第10話 遊園地

「……っ!」



視界がゆらりと揺れる。


目の前には、古びた大きな入場門。


鳥の鳴き声と、ポップコーンの香ばしい匂いが鼻をくすぐる。



「なんか、体が……重い」



頭がクラクラして、一歩ふらりとよろけた。



「大丈夫?」



横で、心配そうに覗き込む愛華の声。


俺は深く息を吸って、言った。



「太陽の光に目がくらんだだけだ。さ、行くぞ」



今度は俺が彼女の手を引いて、入場口へと歩き出す。


なんだか妙にドキドキする。


もしかして、手をつないだままだからか?



「入園料俺が払うよ……って、あれ?」



ポケットを探った瞬間、冷や汗が流れた。


「悪い…財布、忘れた」



「安心して、私が払うわ。あなたの分は、後で給料から引いておくわね」



黒いサングラスを外した愛華が

得意げにチケット売り場で二人分の入場料を払い、

あっさりとゲートを通過する。



遊園地のゲートを通ってすぐ、

俺は少し拍子抜けした。


人は……まばら。

活気がないわけじゃないけど、どこかノスタルジックな静けさが漂っている。



「……あ」



視界の先に、見覚えのあるアトラクションがあった。


ゆっくり回っている、あの大きなコーヒーカップ。



「懐かしいな……あのころと、何も変わってない」



俺がぽつりとつぶやくと――



「なら、あれに乗りましょう」



そう言って、愛華が俺の手を取って小走りに駆け出した。


まるで子どもみたいな無邪気さに、思わず口元が緩む。



フリーパスのチケットを見せて、

俺たちは並ぶことなくすぐにコーヒーカップへと乗り込んだ。


しばらくして、ブザーが鳴る。



「運転開始しまーす!」



軽快な音楽が流れ出し、カップが回り始めた。


ゆっくり、ゆっくり、遠心力が身体を揺らしていく。


……そのとき、俺の隣の愛華が、微妙に体を固くしてるのに気づいた。



「……もしかして、これ初めてか?」



俺がたずねると、愛華は小さくうなずいた。


ちょっと意外だった。



「コーヒーカップの中心にあるこのハンドル……

これを回せば、もっとぐるぐる回るんだけど。

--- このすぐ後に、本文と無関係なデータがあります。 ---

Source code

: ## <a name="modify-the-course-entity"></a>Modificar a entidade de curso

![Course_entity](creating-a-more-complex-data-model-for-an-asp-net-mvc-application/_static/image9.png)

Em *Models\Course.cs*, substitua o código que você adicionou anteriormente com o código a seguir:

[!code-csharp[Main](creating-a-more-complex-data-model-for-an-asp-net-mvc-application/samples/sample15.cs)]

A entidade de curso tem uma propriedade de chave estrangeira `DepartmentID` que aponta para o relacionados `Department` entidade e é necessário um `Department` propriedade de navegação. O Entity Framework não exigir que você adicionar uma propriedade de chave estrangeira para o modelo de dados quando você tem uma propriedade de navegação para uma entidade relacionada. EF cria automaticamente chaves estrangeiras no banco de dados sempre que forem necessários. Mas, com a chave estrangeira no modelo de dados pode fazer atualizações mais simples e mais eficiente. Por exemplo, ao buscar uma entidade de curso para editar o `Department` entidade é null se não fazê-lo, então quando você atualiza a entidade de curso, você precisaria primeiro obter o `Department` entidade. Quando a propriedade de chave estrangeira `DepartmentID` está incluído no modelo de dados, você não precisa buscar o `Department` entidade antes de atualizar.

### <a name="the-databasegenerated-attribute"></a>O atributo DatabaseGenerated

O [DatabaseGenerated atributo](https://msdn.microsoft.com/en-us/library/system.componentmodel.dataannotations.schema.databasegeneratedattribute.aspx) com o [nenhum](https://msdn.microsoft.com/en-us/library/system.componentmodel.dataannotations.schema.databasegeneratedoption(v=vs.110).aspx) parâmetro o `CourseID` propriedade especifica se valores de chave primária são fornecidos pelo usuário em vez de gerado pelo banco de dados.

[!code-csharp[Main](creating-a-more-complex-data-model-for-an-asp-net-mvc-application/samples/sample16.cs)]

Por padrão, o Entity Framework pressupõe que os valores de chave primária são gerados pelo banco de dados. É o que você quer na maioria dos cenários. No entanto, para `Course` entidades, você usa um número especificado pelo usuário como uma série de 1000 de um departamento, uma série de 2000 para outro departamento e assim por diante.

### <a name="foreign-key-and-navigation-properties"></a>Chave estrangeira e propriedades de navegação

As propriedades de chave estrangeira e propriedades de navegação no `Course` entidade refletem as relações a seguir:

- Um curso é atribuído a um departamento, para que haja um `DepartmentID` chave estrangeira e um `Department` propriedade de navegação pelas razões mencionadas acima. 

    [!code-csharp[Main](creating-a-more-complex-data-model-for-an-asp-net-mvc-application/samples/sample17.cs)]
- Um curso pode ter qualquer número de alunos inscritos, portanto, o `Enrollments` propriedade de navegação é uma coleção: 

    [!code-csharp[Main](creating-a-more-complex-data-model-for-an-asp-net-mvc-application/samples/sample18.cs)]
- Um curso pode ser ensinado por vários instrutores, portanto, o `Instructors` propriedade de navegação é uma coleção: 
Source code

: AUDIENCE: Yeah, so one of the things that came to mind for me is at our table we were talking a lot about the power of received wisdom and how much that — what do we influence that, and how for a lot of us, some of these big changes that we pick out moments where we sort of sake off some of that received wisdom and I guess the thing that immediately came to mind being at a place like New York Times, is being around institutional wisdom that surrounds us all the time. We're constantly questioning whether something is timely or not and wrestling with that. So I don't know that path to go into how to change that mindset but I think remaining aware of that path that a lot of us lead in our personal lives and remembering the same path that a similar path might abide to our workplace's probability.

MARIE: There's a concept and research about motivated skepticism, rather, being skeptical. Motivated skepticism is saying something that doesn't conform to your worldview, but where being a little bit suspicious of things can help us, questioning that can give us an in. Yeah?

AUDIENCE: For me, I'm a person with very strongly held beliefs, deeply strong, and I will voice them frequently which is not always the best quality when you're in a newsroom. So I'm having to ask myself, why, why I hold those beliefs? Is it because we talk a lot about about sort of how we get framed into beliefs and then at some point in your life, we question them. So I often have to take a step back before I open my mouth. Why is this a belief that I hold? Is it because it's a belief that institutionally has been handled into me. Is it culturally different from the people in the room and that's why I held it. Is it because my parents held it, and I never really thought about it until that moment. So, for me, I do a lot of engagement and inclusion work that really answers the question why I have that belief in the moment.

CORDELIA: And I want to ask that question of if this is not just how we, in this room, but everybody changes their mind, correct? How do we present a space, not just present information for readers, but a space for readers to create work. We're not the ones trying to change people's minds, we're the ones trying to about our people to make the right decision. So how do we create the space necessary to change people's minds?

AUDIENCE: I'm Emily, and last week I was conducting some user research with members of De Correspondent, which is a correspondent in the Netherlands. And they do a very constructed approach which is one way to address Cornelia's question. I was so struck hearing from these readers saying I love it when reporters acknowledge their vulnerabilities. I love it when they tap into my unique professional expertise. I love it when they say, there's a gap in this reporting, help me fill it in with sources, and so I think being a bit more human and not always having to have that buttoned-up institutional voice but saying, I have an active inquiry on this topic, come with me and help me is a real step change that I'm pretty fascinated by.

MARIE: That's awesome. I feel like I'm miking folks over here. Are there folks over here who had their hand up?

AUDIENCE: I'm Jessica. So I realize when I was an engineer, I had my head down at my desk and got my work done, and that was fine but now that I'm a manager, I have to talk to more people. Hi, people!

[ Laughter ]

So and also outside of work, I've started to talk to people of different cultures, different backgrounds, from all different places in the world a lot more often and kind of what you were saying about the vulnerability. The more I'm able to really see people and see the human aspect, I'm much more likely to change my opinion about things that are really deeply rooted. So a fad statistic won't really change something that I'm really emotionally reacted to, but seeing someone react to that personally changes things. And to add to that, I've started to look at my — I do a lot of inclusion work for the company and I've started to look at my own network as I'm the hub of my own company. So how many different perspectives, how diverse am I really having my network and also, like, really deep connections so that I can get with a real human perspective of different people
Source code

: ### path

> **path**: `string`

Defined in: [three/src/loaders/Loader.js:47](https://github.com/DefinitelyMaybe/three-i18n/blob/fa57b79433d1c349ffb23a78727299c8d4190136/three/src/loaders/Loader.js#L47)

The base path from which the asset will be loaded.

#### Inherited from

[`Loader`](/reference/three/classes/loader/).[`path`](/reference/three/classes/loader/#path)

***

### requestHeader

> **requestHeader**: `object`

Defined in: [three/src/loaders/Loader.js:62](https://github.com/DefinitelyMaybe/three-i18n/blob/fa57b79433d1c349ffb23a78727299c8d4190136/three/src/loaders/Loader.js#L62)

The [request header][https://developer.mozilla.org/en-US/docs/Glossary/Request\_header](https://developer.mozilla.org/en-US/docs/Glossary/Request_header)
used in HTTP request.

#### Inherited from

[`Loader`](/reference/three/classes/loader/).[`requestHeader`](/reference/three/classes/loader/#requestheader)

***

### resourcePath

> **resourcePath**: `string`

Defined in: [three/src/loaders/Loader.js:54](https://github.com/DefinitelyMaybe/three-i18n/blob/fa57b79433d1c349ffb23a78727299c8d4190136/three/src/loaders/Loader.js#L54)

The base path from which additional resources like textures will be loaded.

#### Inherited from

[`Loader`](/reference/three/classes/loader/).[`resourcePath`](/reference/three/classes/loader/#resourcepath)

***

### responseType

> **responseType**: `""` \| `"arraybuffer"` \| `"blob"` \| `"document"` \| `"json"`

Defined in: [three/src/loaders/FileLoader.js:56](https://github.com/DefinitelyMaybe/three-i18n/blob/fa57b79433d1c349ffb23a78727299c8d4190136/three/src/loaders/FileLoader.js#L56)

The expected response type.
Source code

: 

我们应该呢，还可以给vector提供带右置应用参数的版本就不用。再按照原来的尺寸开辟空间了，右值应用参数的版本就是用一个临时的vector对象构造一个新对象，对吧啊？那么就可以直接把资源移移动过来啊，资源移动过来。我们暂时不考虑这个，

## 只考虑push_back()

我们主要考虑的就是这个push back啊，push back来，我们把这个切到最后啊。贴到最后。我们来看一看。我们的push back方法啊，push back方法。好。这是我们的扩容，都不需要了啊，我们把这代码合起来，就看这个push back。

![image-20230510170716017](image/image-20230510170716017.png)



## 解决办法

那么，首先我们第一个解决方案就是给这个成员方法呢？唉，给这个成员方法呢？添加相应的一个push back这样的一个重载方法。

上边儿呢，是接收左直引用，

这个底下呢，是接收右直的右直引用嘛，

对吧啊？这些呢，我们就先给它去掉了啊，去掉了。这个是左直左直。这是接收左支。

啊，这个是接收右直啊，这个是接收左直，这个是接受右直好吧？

どうする?」



ニヤリとからかうように聞くと、愛華はすぐに首を横にふった。



「そんなことしたら……振り落とされるわ」



「試してみるか?」



言うが早いか、俺はハンドルをぐるんと回した。


遠心力が加速して、コーヒーカップはどんどん回転していく。



「ちょ、ちょっと!バカ!やめなさ――きゃあああ!!」



愛華はカップの縁にしがみついて、必死に目を閉じている。


さすがにちょっと悪ノリしすぎたか……

と、思い始めたところで、アトラクションはゆっくり減速し、

やがて止まった。



「……ふぅ……」



愛華は胸に手を当てて、深呼吸をしている。


俺は笑いをこらえながら言った。



「振り落とされなかったな」



すると、次の瞬間――



「この、このっ!最低っ!!」



ぽかぽかと小さな拳で俺の肩を叩いてきた。



「ごめんごめん。次は怖くないアトラクションにしよう。な?」



俺が笑いながら愛華の手を取ると、

彼女はしぶしぶうなずいた。


……けど、その手はさっきより、

ほんの少しだけ強く俺の手を握り返してくれていた。